Dataset excerpts: Begin
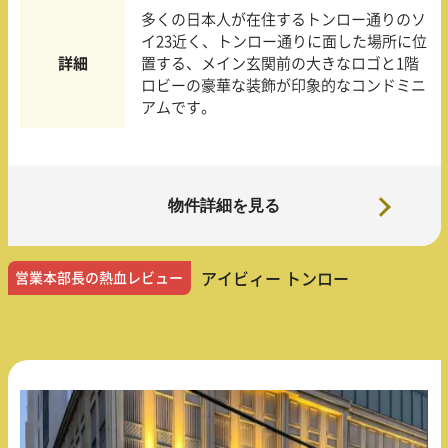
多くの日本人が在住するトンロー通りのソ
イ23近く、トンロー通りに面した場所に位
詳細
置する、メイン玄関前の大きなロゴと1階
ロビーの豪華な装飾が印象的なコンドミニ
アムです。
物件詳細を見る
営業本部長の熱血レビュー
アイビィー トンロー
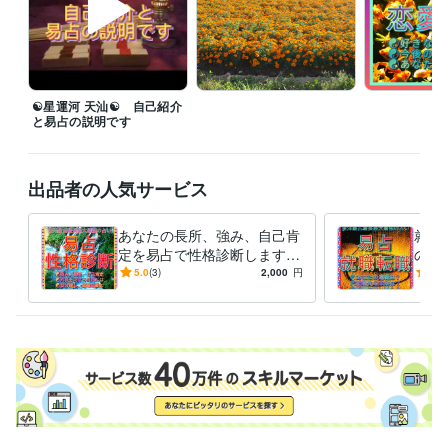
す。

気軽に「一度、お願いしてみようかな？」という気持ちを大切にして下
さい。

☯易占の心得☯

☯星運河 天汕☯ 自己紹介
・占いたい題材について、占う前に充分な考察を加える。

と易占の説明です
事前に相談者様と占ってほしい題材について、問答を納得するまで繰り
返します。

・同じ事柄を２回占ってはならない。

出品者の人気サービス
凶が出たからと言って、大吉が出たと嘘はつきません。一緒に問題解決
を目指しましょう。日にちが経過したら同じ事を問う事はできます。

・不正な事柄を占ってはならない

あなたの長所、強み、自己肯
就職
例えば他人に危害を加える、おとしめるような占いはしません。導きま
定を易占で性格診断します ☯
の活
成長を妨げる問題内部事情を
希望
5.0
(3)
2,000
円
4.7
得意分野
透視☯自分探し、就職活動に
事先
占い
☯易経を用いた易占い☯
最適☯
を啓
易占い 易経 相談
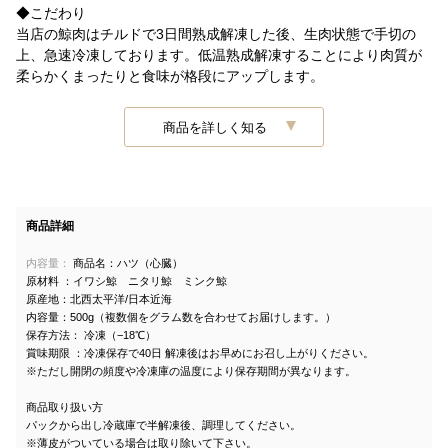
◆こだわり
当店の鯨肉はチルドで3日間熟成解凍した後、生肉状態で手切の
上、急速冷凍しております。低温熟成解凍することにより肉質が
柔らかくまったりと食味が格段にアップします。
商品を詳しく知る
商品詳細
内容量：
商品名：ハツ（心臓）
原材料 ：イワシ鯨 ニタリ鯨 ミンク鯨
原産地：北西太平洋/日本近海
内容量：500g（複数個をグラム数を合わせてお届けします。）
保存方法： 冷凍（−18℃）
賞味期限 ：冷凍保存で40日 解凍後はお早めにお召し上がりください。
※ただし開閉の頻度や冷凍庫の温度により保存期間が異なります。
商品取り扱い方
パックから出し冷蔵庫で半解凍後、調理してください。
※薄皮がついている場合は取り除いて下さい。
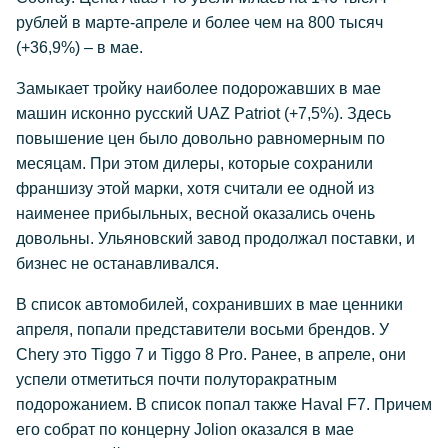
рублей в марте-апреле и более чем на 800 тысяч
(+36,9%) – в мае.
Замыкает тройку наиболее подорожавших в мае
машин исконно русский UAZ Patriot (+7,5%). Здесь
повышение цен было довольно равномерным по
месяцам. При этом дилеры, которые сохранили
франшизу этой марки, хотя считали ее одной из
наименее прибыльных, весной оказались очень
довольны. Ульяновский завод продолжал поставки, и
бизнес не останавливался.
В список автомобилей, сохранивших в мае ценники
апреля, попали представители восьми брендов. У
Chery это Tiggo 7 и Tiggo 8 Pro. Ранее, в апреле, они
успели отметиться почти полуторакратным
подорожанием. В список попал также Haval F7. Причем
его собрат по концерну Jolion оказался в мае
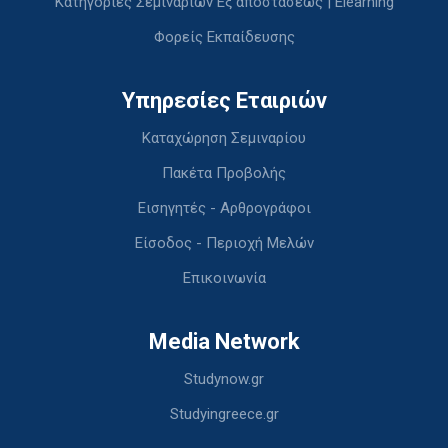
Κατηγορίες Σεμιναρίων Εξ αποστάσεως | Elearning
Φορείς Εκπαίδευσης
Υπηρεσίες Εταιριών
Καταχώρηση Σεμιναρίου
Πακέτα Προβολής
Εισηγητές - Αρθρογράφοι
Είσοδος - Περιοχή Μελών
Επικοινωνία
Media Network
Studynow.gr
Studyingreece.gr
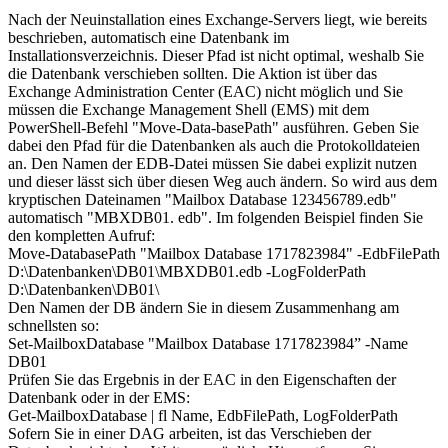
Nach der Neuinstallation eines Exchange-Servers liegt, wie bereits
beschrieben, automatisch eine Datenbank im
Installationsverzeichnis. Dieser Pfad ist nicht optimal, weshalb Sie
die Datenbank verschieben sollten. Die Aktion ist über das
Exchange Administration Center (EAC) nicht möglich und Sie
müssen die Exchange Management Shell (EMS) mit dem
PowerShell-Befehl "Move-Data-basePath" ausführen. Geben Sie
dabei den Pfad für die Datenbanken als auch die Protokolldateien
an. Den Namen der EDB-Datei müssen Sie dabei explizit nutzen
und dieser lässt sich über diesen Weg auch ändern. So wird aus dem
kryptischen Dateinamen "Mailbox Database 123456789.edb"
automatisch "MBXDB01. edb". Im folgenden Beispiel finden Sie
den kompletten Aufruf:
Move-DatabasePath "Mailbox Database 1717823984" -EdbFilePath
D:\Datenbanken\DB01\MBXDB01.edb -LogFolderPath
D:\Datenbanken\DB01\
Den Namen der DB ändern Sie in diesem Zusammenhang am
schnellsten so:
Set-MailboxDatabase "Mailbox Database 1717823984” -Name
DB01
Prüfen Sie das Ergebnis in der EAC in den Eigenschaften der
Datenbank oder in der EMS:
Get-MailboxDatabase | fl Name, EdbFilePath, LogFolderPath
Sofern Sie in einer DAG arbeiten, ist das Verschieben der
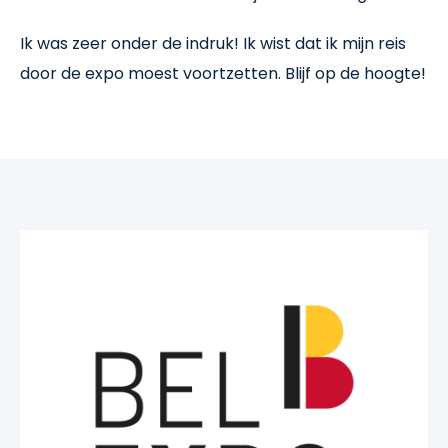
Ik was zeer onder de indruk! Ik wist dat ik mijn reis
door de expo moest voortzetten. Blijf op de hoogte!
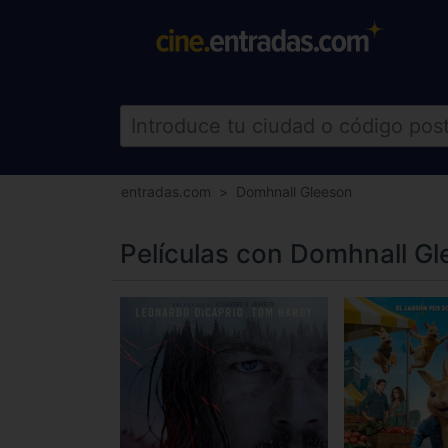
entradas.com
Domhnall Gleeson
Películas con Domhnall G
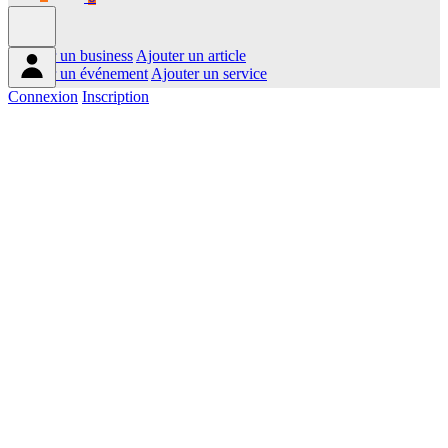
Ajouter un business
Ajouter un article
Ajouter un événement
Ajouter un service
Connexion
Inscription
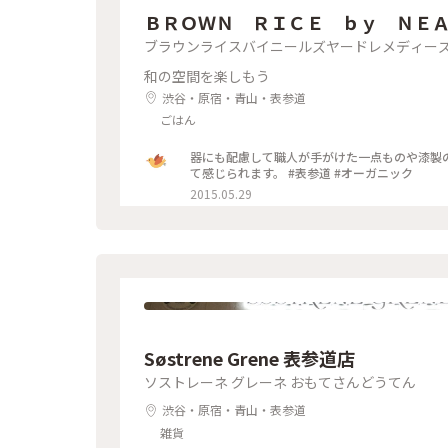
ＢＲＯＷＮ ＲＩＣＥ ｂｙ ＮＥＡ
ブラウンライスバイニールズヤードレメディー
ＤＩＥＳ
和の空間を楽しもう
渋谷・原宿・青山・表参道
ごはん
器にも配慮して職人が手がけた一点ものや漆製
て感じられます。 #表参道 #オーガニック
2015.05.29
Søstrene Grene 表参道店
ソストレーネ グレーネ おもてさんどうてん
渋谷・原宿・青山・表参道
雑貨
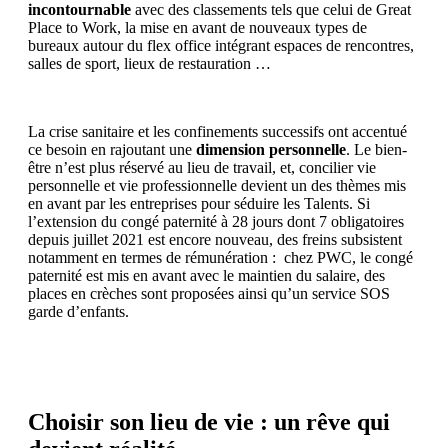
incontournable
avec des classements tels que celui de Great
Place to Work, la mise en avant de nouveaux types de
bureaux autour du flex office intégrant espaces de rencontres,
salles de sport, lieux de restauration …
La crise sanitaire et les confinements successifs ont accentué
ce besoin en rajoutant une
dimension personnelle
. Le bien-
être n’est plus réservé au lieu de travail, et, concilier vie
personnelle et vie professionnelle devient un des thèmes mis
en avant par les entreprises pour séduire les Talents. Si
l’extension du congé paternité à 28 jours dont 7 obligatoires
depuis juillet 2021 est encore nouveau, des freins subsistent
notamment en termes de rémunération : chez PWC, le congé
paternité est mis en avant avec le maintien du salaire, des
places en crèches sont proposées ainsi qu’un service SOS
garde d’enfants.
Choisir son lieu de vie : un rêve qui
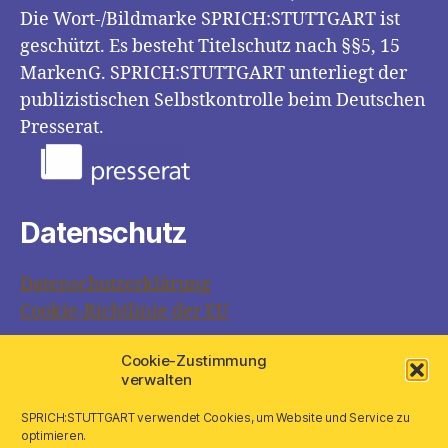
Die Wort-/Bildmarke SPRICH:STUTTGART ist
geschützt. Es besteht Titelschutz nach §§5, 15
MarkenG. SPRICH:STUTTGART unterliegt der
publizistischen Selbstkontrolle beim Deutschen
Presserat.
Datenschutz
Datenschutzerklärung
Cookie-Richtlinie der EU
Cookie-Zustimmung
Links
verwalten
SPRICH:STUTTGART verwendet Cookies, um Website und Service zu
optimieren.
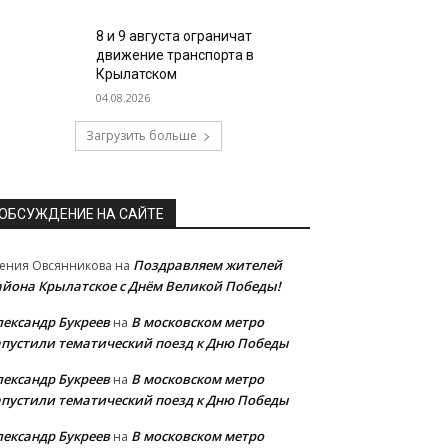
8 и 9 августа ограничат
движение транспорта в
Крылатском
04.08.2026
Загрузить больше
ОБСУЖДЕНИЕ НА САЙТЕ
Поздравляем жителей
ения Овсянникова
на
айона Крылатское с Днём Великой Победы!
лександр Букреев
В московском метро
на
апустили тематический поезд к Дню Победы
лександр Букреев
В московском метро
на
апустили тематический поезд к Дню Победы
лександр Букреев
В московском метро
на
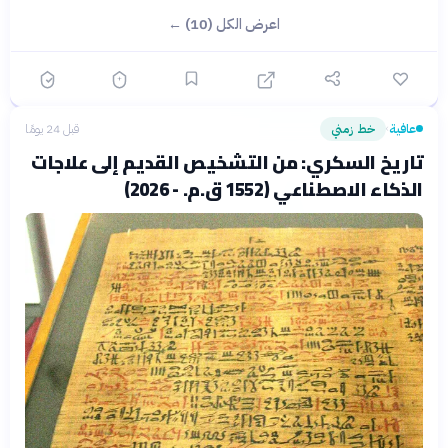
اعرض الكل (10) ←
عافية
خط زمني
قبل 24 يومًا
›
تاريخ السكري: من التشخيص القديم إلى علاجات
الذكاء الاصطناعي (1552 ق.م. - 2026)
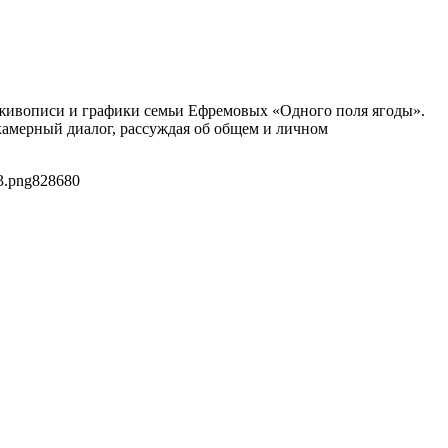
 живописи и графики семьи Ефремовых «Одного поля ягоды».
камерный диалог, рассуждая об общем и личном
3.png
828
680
Dataset excerpts: End
■ Required work ■
Transcribe every entry exactly, omitting pictures.

■ Result of the exercise ■
多くの日本人が在住するトンロー通りのソ
イ23近く、トンロー通りに面した場所に位
詳細
置する、メイン玄関前の大きなロゴと1階
ロビーの豪華な装飾が印象的なコンドミニ
アムです。
物件詳細を見る
営業本部長の熱血レビュー
アイビィー トンロー
す。

気軽に「一度、お願いしてみようかな？」という気持ちを大切にして下
さい。

☯易占の心得☯

☯星運河 天汕☯ 自己紹介
・占いたい題材について、占う前に充分な考察を加える。

と易占の説明です
事前に相談者様と占ってほしい題材について、問答を納得するまで繰り
返します。

・同じ事柄を２回占ってはならない。

出品者の人気サービス
凶が出たからと言って、大吉が出たと嘘はつきません。一緒に問題解決
を目指しましょう。日にちが経過したら同じ事を問う事はできます。

・不正な事柄を占ってはならない

あなたの長所、強み、自己肯
就職
例えば他人に危害を加える、おとしめるような占いはしません。導きま
定を易占で性格診断します ☯
の活
成長を妨げる問題内部事情を
希望
5.0
(3)
2,000
円
4.7
得意分野
透視☯自分探し、就職活動に
事先
占い
☯易経を用いた易占い☯
最適☯
を啓
易占い 易経 相談
◆こだわり
当店の鯨肉はチルドで3日間熟成解凍した後、生肉状態で手切の
上、急速冷凍しております。低温熟成解凍することにより肉質が
柔らかくまったりと食味が格段にアップします。
商品を詳しく知る
商品詳細
内容量：
商品名：ハツ（心臓）
原材料 ：イワシ鯨 ニタリ鯨 ミンク鯨
原産地：北西太平洋/日本近海
内容量：500g（複数個をグラム数を合わせてお届けします。）
保存方法： 冷凍（−18℃）
賞味期限 ：冷凍保存で40日 解凍後はお早めにお召し上がりください。
※ただし開閉の頻度や冷凍庫の温度により保存期間が異なります。
商品取り扱い方
パックから出し冷蔵庫で半解凍後、調理してください。
※薄皮がついている場合は取り除いて下さい。
рублей в марте-апреле и более чем на 800 тысяч
(+36,9%) – в мае.
Замыкает тройку наиболее подорожавших в мае
машин исконно русский UAZ Patriot (+7,5%). Здесь
повышение цен было довольно равномерным по
месяцам. При этом дилеры, которые сохранили
франшизу этой марки, хотя считали ее одной из
наименее прибыльных, весной оказались очень
довольны. Ульяновский завод продолжал поставки, и
бизнес не останавливался.
В список автомобилей, сохранивших в мае ценники
апреля, попали представители восьми брендов. У
Chery это Tiggo 7 и Tiggo 8 Pro. Ранее, в апреле, они
успели отметиться почти полуторакратным
подорожанием. В список попал также Haval F7. Причем
его собрат по концерну Jolion оказался в мае
Κατηγορίες Σεμιναρίων Εξ αποστάσεως | Elearning
Φορείς Εκπαίδευσης
Υπηρεσίες Εταιριών
Καταχώρηση Σεμιναρίου
Πακέτα Προβολής
Εισηγητές - Αρθρογράφοι
Είσοδος - Περιοχή Μελών
Επικοινωνία
Media Network
Studynow.gr
Studyingreece.gr
Nach der Neuinstallation eines Exchange-Servers liegt, wie bereits
beschrieben, automatisch eine Datenbank im
Installationsverzeichnis. Dieser Pfad ist nicht optimal, weshalb Sie
die Datenbank verschieben sollten. Die Aktion ist über das
Exchange Administration Center (EAC) nicht möglich und Sie
müssen die Exchange Management Shell (EMS) mit dem
PowerShell-Befehl "Move-Data-basePath" ausführen. Geben Sie
dabei den Pfad für die Datenbanken als auch die Protokolldateien
an. Den Namen der EDB-Datei müssen Sie dabei explizit nutzen
und dieser lässt sich über diesen Weg auch ändern. So wird aus dem
kryptischen Dateinamen "Mailbox Database 123456789.edb"
automatisch "MBXDB01. edb". Im folgenden Beispiel finden Sie
den kompletten Aufruf:
Move-DatabasePath "Mailbox Database 1717823984" -EdbFilePath
D:\Datenbanken\DB01\MBXDB01.edb -LogFolderPath
D:\Datenbanken\DB01\
Den Namen der DB ändern Sie in diesem Zusammenhang am
schnellsten so:
Set-MailboxDatabase "Mailbox Database 1717823984” -Name
DB01
Prüfen Sie das Ergebnis in der EAC in den Eigenschaften der
Datenbank oder in der EMS:
Get-MailboxDatabase | fl Name, EdbFilePath, LogFolderPath
Sofern Sie in einer DAG arbeiten, ist das Verschieben der
Ik was zeer onder de indruk! Ik wist dat ik mijn reis
door de expo moest voortzetten. Blijf op de hoogte!
entradas.com
Domhnall Gleeson
Películas con Domhnall G
Ajouter un business
Ajouter un article
Ajouter un événement
Ajouter un service
Connexion
Inscription
ＢＲＯＷＮ ＲＩＣＥ ｂｙ ＮＥＡ
ブラウンライスバイニールズヤードレメディー
ＤＩＥＳ
和の空間を楽しもう
渋谷・原宿・青山・表参道
ごはん
器にも配慮して職人が手がけた一点ものや漆製
て感じられます。 #表参道 #オーガニック
2015.05.29
Søstrene Grene 表参道店
ソストレーネ グレーネ おもてさんどうてん
渋谷・原宿・青山・表参道
雑貨
incontournable
avec des classements tels que celui de Great
Place to Work, la mise en avant de nouveaux types de
bureaux autour du flex office intégrant espaces de rencontres,
salles de sport, lieux de restauration …
La crise sanitaire et les confinements successifs ont accentué
ce besoin en rajoutant une
dimension personnelle
. Le bien-
être n’est plus réservé au lieu de travail, et, concilier vie
personnelle et vie professionnelle devient un des thèmes mis
en avant par les entreprises pour séduire les Talents. Si
l’extension du congé paternité à 28 jours dont 7 obligatoires
depuis juillet 2021 est encore nouveau, des freins subsistent
notamment en termes de rémunération : chez PWC, le congé
paternité est mis en avant avec le maintien du salaire, des
places en crèches sont proposées ainsi qu’un service SOS
garde d’enfants.
Choisir son lieu de vie : un rêve qui
Die Wort-/Bildmarke SPRICH:STUTTGART ist
geschützt. Es besteht Titelschutz nach §§5, 15
MarkenG. SPRICH:STUTTGART unterliegt der
publizistischen Selbstkontrolle beim Deutschen
Presserat.
Datenschutz
Datenschutzerklärung
Cookie-Richtlinie der EU
Cookie-Zustimmung
Links
verwalten
SPRICH:STUTTGART verwendet Cookies, um Website und Service zu
optimieren.
8 и 9 августа ограничат
движение транспорта в
Крылатском
04.08.2026
Загрузить больше
ОБСУЖДЕНИЕ НА САЙТЕ
Поздравляем жителей
ения Овсянникова
на
айона Крылатское с Днём Великой Победы!
лександр Букреев
В московском метро
на
апустили тематический поезд к Дню Победы
лександр Букреев
В московском метро
на
апустили тематический поезд к Дню Победы
лександр Букреев
В московском метро
на
اعرض الكل (10) ←
عافية
خط زمني
قبل 24 يومًا
›
تاريخ السكري: من التشخيص القديم إلى علاجات
الذكاء الاصطناعي (1552 ق.م. - 2026)
 живописи и графики семьи Ефремовых «Одного поля ягоды».
камерный диалог, рассуждая об общем и личном
3.png
828
680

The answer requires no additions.